Hi -
On Fri, Apr 18, 2008 at 08:46:44AM +0200, Peter Zijlstra wrote:
At least two answers apply. The markers being put in should be chosen
with the concurrence of the subsystem maintainer, who should help
identify those key quantities that are likely to be both long-lived
and good diagnostic value. So that's the discussion we're having
right now: which values should be passed. If they're long-lived, then
they can be given a long-lived name - and it doesn't have to be a
low-level C variable name. (There's no reason why we can't also have
a slew of short-lived pure-debugging sorts of markers compiled in. A
marker naming convention like "__futex..." can be adopted for such
purposes - where nothing is promised for version n+1, just hoping to
help diagnose problems in this version.)
The other answer is that we should ensure that tools do not assume
that the set of markers is fixed. Let's never set such an
expectation. (In systemtap, we have several abstraction and
version-adaptation facilities that aim to hide such changes.)
The kernel guy can choose at least two methods to help tools
without contraining himself too much. He can change
trace_mark(futex_foo, "p1 %d p2 %d", p1, p2);
to a pair:
trace_mark(futex_foo, "p1 %d p2 %d", 0, p2); // backward compat.
trace_mark(futex_foo2, "p2 %d p3 %d", p2, p3); // new marker
or even just drop the backward compatibility one altogether.
It will need judicious choices by the kernel and willingness by the
tools to keep up. Those that don't will simply notice fewer events
coming in, but nothing important *breaking*.

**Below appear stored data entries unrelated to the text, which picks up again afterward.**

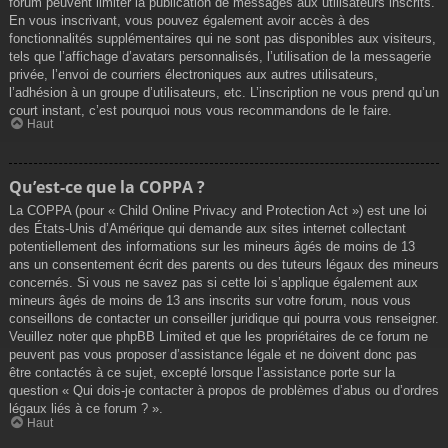
forum peuvent limiter la publication de messages aux utilisateurs inscrits.
En vous inscrivant, vous pouvez également avoir accès à des
fonctionnalités supplémentaires qui ne sont pas disponibles aux visiteurs,
tels que l’affichage d’avatars personnalisés, l’utilisation de la messagerie
privée, l’envoi de courriers électroniques aux autres utilisateurs,
l’adhésion à un groupe d’utilisateurs, etc. L’inscription ne vous prend qu’un
court instant, c’est pourquoi nous vous recommandons de le faire.
Haut
Qu’est-ce que la COPPA ?
La COPPA (pour « Child Online Privacy and Protection Act ») est une loi
des États-Unis d’Amérique qui demande aux sites internet collectant
potentiellement des informations sur les mineurs âgés de moins de 13
ans un consentement écrit des parents ou des tuteurs légaux des mineurs
concernés. Si vous ne savez pas si cette loi s’applique également aux
mineurs âgés de moins de 13 ans inscrits sur votre forum, nous vous
conseillons de contacter un conseiller juridique qui pourra vous renseigner.
Veuillez noter que phpBB Limited et que les propriétaires de ce forum ne
peuvent pas vous proposer d’assistance légale et ne doivent donc pas
être contactés à ce sujet, excepté lorsque l’assistance porte sur la
question « Qui dois-je contacter à propos de problèmes d’abus ou d’ordres
légaux liés à ce forum ? ».
Haut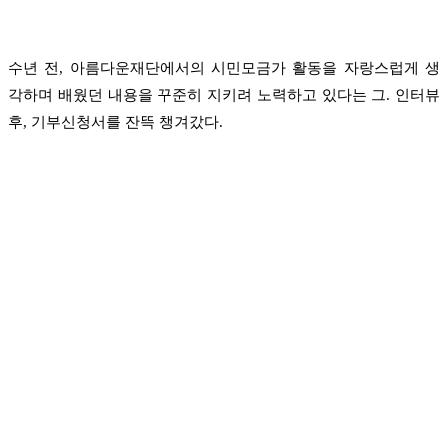
수년 전, 아름다운재단에서의 시민모금가 활동을 자랑스럽게 생
각하며 배웠던 내용을 꾸준히 지키려 노력하고 있다는 그. 인터뷰
후, 기부신청서를 잔뜩 챙겨갔다.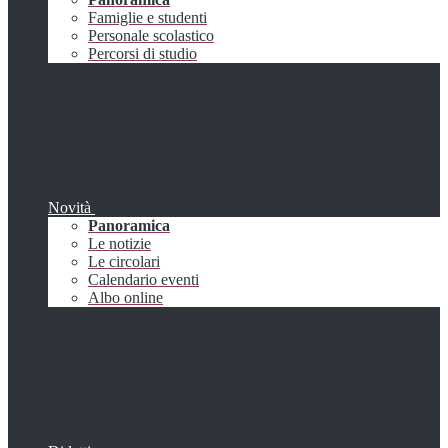
Famiglie e studenti
Personale scolastico
Percorsi di studio
Novità
Panoramica
Le notizie
Le circolari
Calendario eventi
Albo online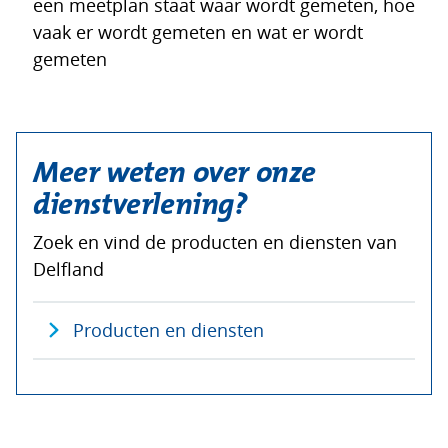
een meetplan staat waar wordt gemeten, hoe
vaak er wordt gemeten en wat er wordt
gemeten
Meer weten over onze
dienstverlening?
Zoek en vind de producten en diensten van
Delfland
Producten en diensten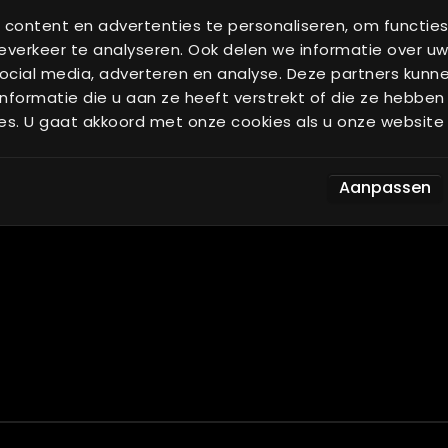
Angebot anforder
ravimetrische dosierung
content en advertenties te personaliseren, om functies
etreide silo
FAQ
verkeer te analyseren. Ook delen we informatie over uw
ontainersystem
ocial media, adverteren en analyse. Deze partners kun
formatie die u aan ze heeft verstrekt of die ze hebben
es. U gaat akkoord met onze cookies als u onze website b
Aanpassen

The current crop of tools (lttng, systemtap) are both from friendly
groups who recognize that they have more of an expendable diagnostic
rather than operational role, and thus are willing to carry that
burden. By the time new tools will show up, we will have more
experience with the degree and type of marker changes over time, and
they won't be in a position to place new constraints on the
establishment.
Indeed. This is why it's important for the subsystem maintainer to
wisely influence the markers as they go in.
It's not just that - it's a whole package including easy creation of
new markers, the code that manages their activation and deactivation,
the tool code that connects up to receive new events *and parameters*.
The current approach does not require tight compilation-level
coupling. Indeed, for a new marker, the current approach requires
*no* code changes to anywhere other than the one-line inserted marker,
for tools like systemtap to connect and use them. Cool eh?